Cedars-Sinai has been chosen to participate in a Phase 1b clinical trial of an antibody that targets breast cancer by attacking special cells that drive tumor growth and metastasis. The antibody, known as vantictumab, is being explored for its potential to improve treatment of patients with advanced breast cancer.
Monica Mita, MD, associate professor of medicine and co-director of the Experimental Therapeutics Program at the Cedars-Sinai Samuel Oschin Comprehensive Cancer Institute, is the principal investigator for the portion of the clinical trial to be conducted at Cedars-Sinai. The two other sites for the multi-center study are Baylor Sammons Cancer Center – The US Oncology Network, Dallas, and The US Oncology Network, Tyler, Texas.

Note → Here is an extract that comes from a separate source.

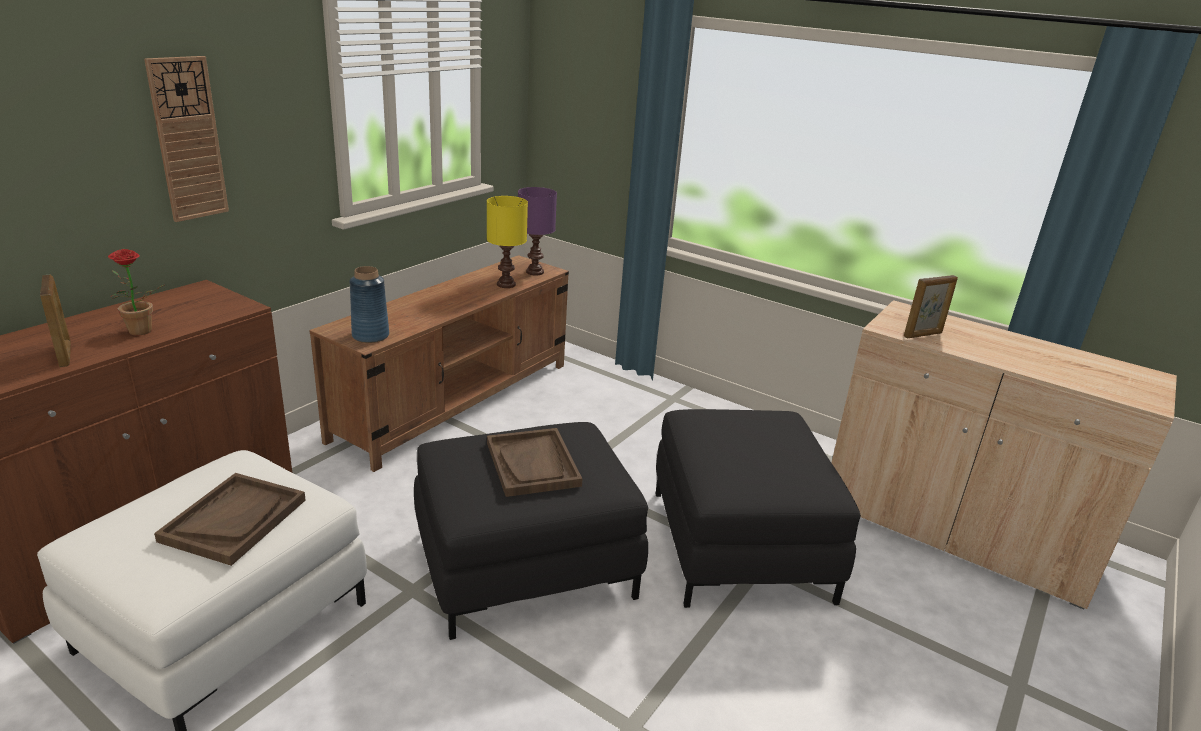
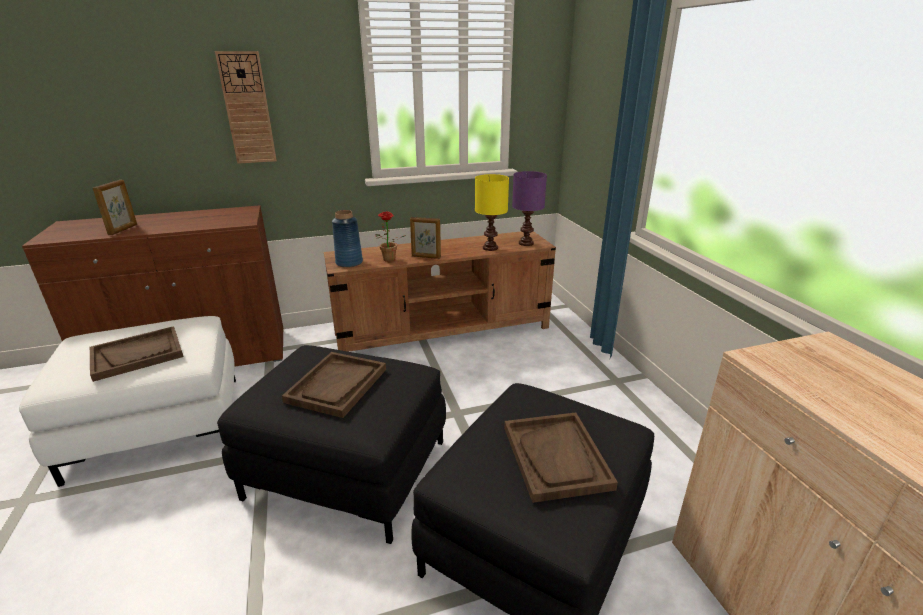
camera: 40 degrees right, 0 degrees up
potted plant [108,249,164,336] -> potted plant moved to [375,211,406,262]
picture frame [904,275,958,338] -> picture frame moved to [410,217,441,259]
none -> brown tray [504,412,618,503]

OncoMed Pharmaceuticals Inc. of Redwood City, Calif., is directing the Phase 1b clinical trial, the first of three it expects to launch for vantictumab in collaboration with Bayer Pharma AG, according to an Oct. 29 news release from the company. The antibody targets cancer stem cells, also known as tumor-initiating cells, along with bulk tumor cells. In the clinical trial, it will be administered in conjunction with paclitaxel, a standard chemotherapy, to patients with locally advanced or metastatic HER2 negative breast cancer.
The primary objectives of the Phase 1b clinical trial are "to evaluate safety of this combination regimen and determine a recommended Phase 2 dose for vantictumab in combination with paclitaxel," the news release said. It added that secondary and exploratory objectives include evaluating the pharmacokinetics – absorption, metabolism and excretion – of vantictumab, as well as the efficacy of this combination.
At Cedars-Sinai, Mita said she expects to enroll a small group of patients with advanced breast cancer. In the long run, she said, she hopes that the dual regimen of vantictumab and paclitaxel may improve the response rate to treatment for patients with metastatic breast cancer.
So far, OncoMed Pharmaceuticals said, vantictumab has shown anti-stem cell and anti-tumor activity in xenograft tumor models derived from patients. The antibody inhibits a key signaling pathway in cancer, the Wnt pathway. Its effect on cancer stem cells (CSCs) is of particular interest because these cells can differentiate into other cells that form the bulk of the tumor.
"Common cancer drugs target bulk tumor cells but have limited impact on CSCs, thereby providing a path for recurrence of the tumor," OncoMed said in its news release. "OncoMed's product candidates target CSCs by blocking self-renewal and driving differentiation of CSCs toward a non-tumorigenic state, and also impact bulk tumor cells."
The Cedars-Sinai Experimental Therapeutics Program is designed to offer an array of research options to cancer patients when standard options are not available. Most studies that it conducts are Phase I clinical trials, which screen potential drug treatments for safety and dosage levels. Founded in January 2012 by Monica Mita and co-director Alain Mita, MD, the program has expanded rapidly.